The Birth of Journalism?

Luke 1:1-4 is but one thread that is supernaturally woven into the intricate fabric of differences, extremities and similarities that constitute the immutable, self-authenticating, validated Divine Word of God. In this instance, the Divine Author chose to give us a peek behind the scenes that demonstrate the diligence that one human author attached to his responsibility to be a scribe in the hands of God. I am not sure whether or not journalism was practiced as a professional discipline in the days that Jesus was on earth, but there was definitely the oral tradition that was handed down from generation to generation. But as we all know, the oral tradition is rife with possibilities for unintentional corruption as the tradition becomes as good as the hearing of the last speaker.  In a very short time facts can become skewed and information distorted.   It is therefore refreshing to know that this book was written by a man of Science, a medical doctor, trained in the art of investigation of the human condition, understanding the message of the several symptoms; diagnosing the fault or disease of that body, and then constructing a remedy that is reasonably expected to return the body to normality. In Luke 1:3, Luke’s claim to have carefully investigated everything from the beginning is the more credible because of his training. We can therefore from a purely human perspective, relax in the assurance that there is at worst, a high level of accuracy in what is written in the book.

But Luke is the author of only two Bible books – The Gospel of Luke and the Acts of the Apostles, the latter being very critical to the overall fabric of Scripture because it chronicles the birth and early development of the Church.
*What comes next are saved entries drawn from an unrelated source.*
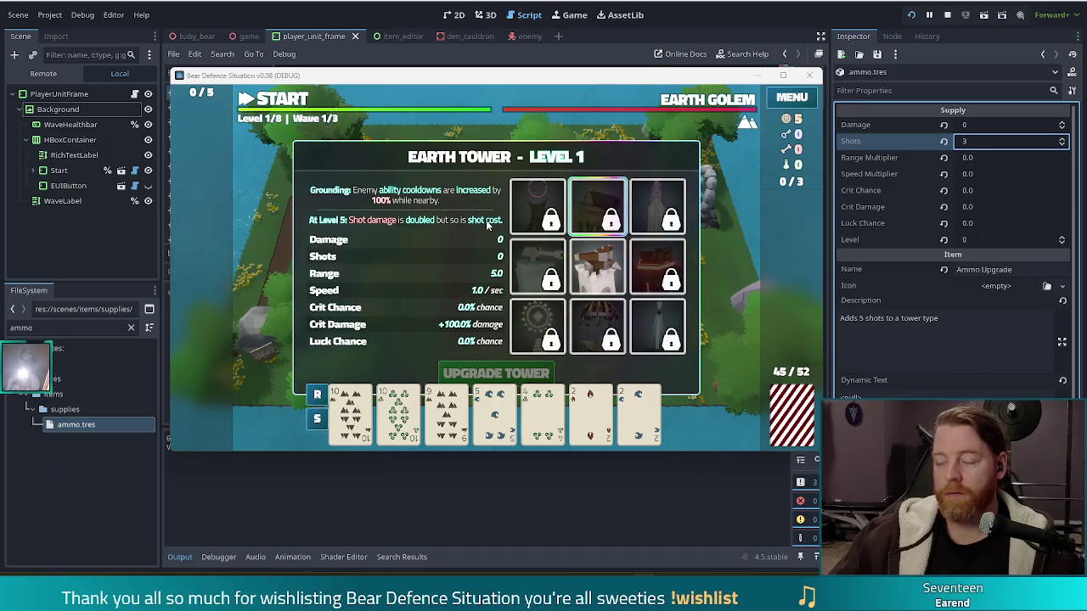
# View the Ice Tower's Level 1 Chill details, then switch to the Arcane Tower's Level 1 details.
pyautogui.click(537, 262)
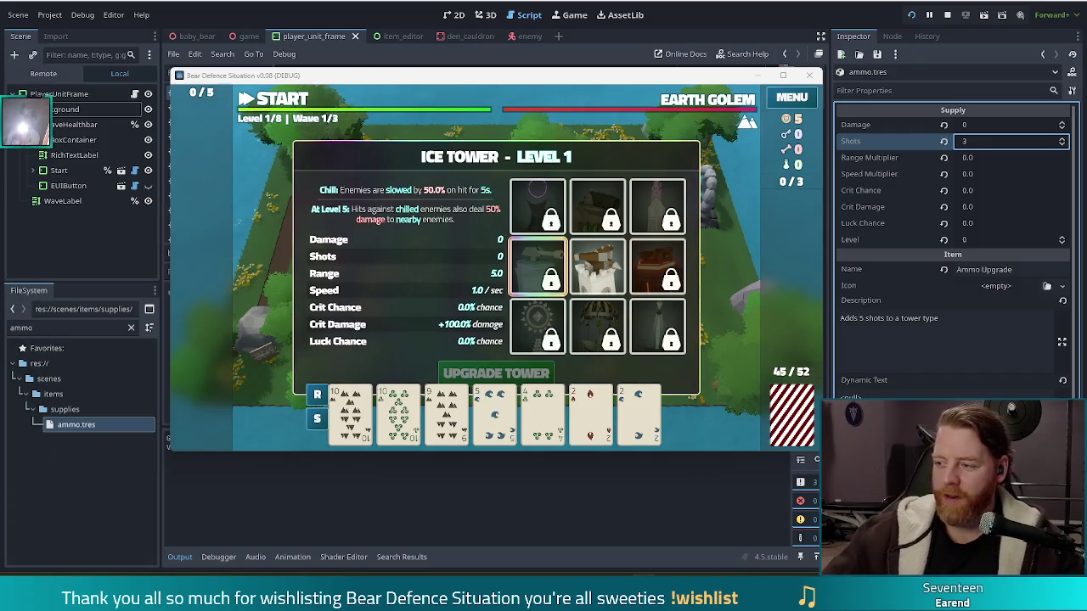
pyautogui.moveTo(491, 202)
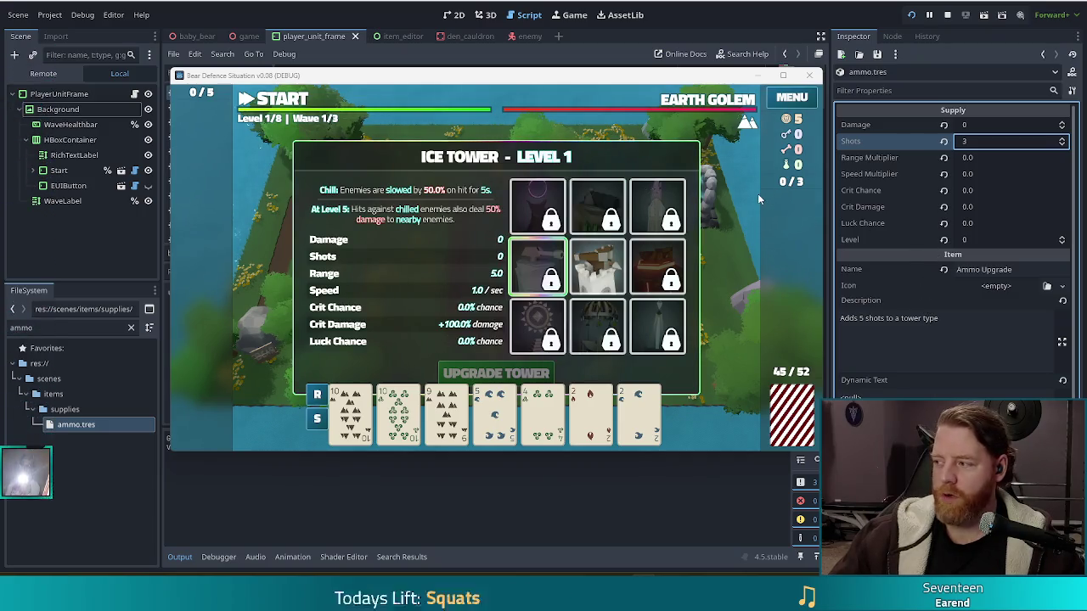
pyautogui.click(644, 202)
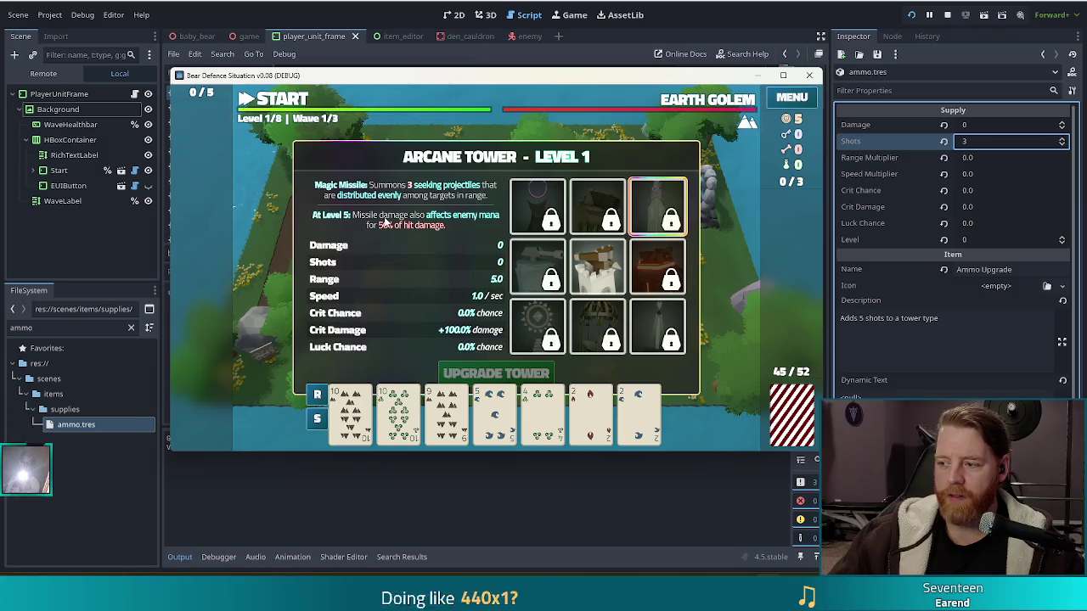
# Check the Arcane Tower's Level 5 perk: missile damage also hits enemy mana for 50%.
pyautogui.moveTo(662, 201)
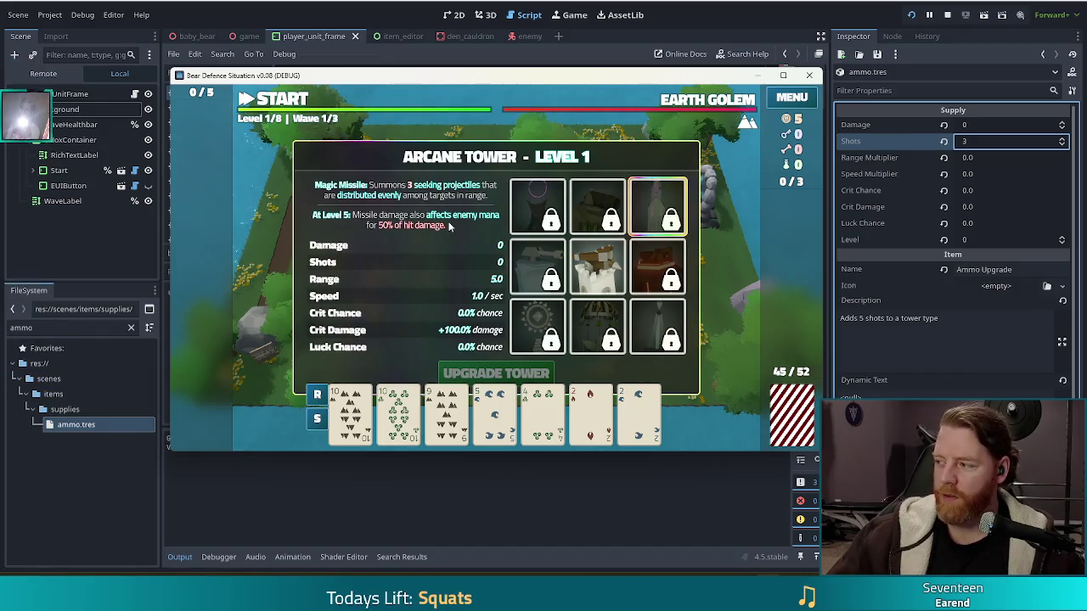
pyautogui.click(655, 257)
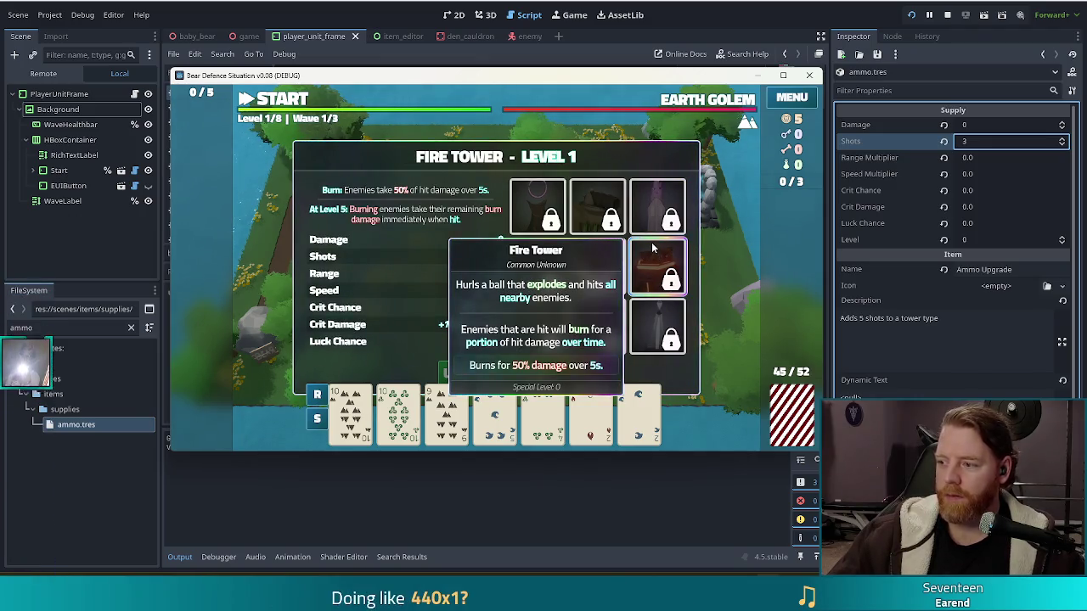
pyautogui.moveTo(648, 278)
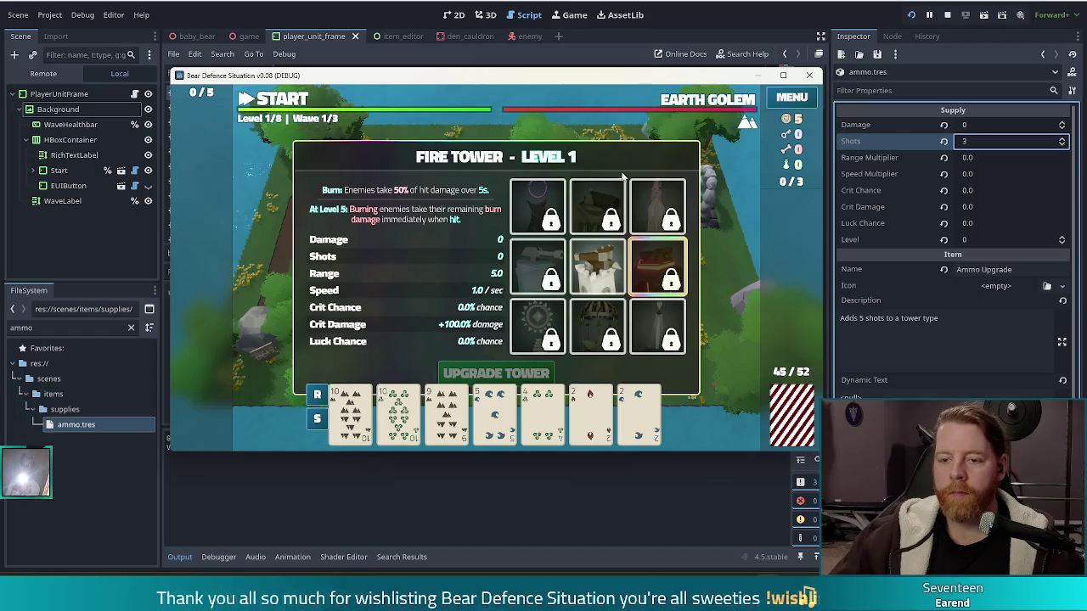
pyautogui.click(656, 206)
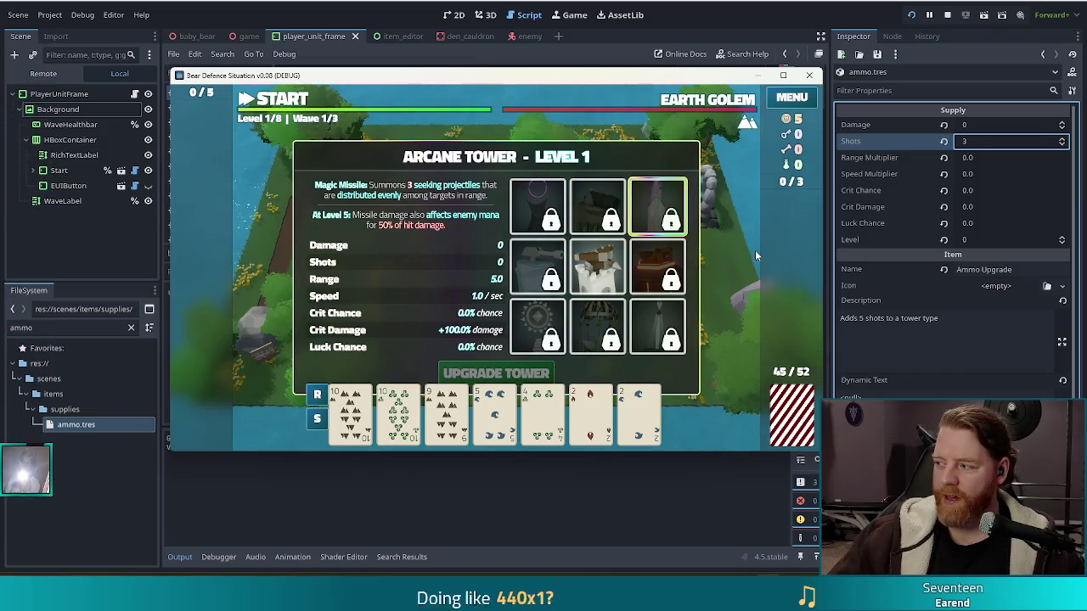
pyautogui.moveTo(539, 219)
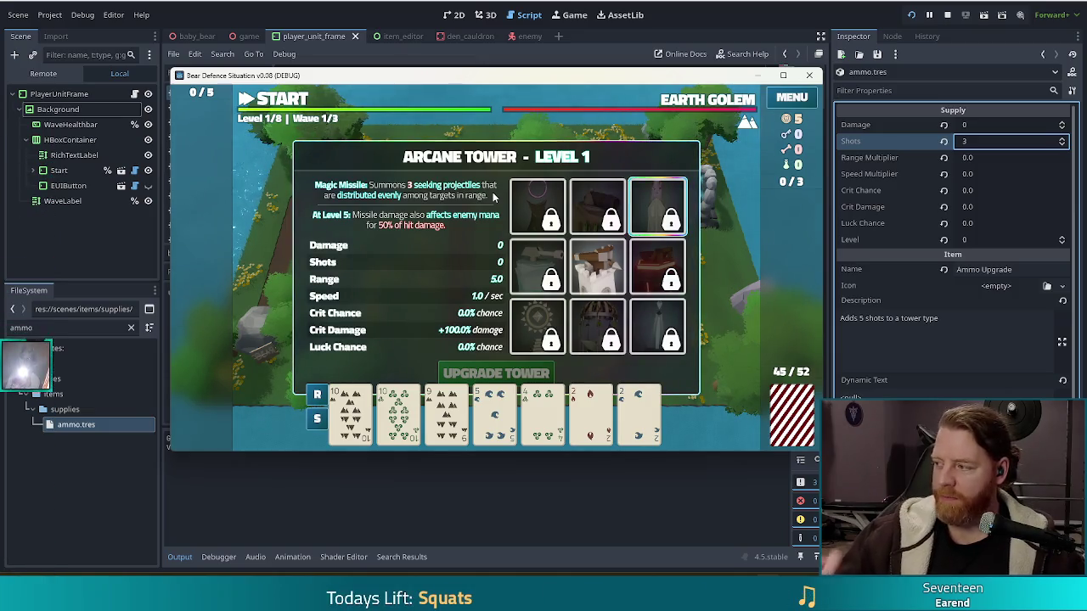
pyautogui.moveTo(537, 261)
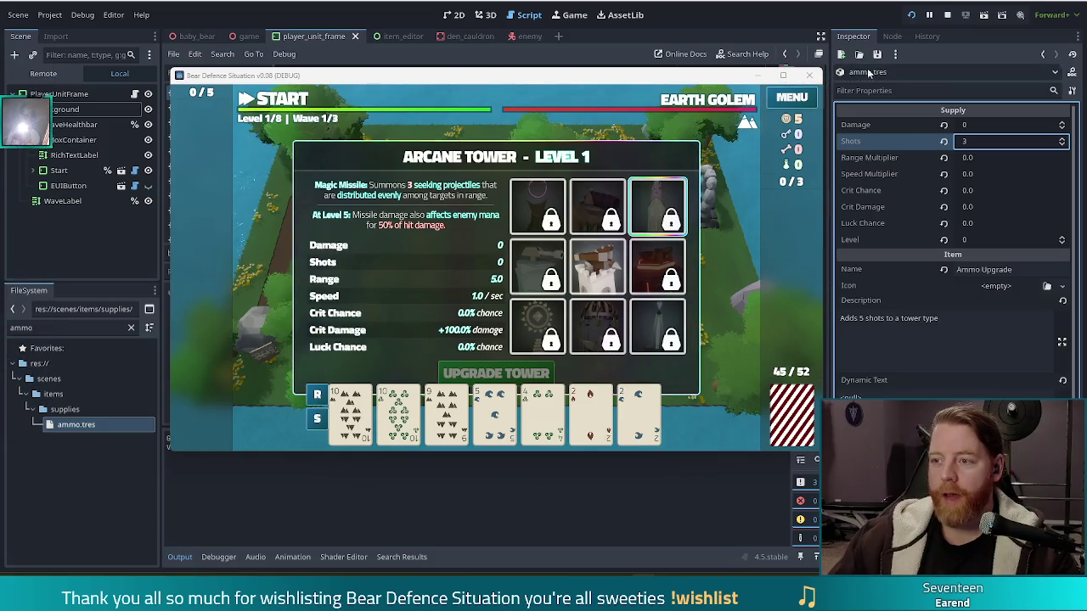
pyautogui.click(944, 14)
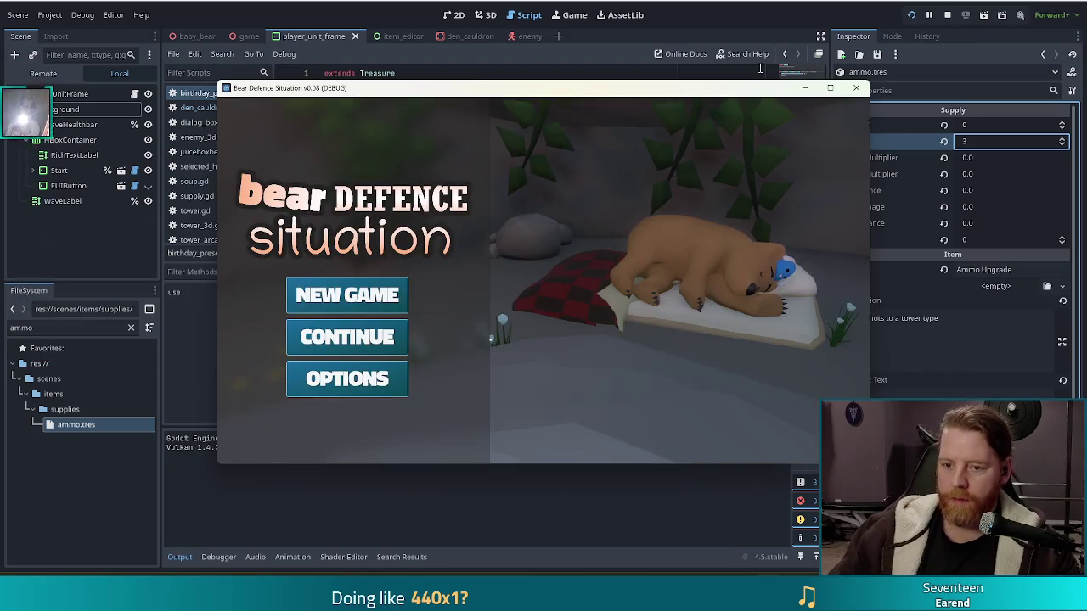
# Start a new game and open the cauldron at Level 1/8, Wave 1/3.
pyautogui.click(347, 295)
His first book may seem less important because it is one of four Gospels all purporting to tell the same story. And yet, in this also is a Divine blessing because of the well-documented harmony of the information recorded in the Gospels.   There are those who try to dismiss the value of the harmony, by alleging that they were all drawn on a common source.  Such persons would have a difficult time explaining the distinct emphasis and perspective of each of the Gospels.

The fact is that the mystery disappears when we remind ourselves of exactly how the Bible was written. In 2 Peter 1:20-21 we read, “Above all, you must understand that no prophecy of Scripture came about by the prophet’s own interpretation of things. For prophecy never had its origin in the human will, but prophets, though human, spoke from God as they were carried along by the Holy Spirit… And whereas it is true that Peter’s reference appears to have been to the Prophetic books, it follows that the same God that can control the writing of some of the Bible books can control the writing of all of the Bible books. He is not a God limited by time, and so is not daunted by what we call the future. And yet the accuracy of the books of the Bible in which their human authors wrote about things that were in the future, remains one of the greatest single validations of the authenticity and reliability of the Word of God.

Finally, this introduction to the Gospel of Luke that reads like some kind of extras or cover letter that was not even intended to be part of the published text, clearly indicate that in the Divine authorship of the Bible, God did not choose to put them to sleep and deprive them of their personalities and sensibilities and uniqueness. Much of the men came through in their writings. So what? Which creator ought to be afraid of the endowed abilities of his creations?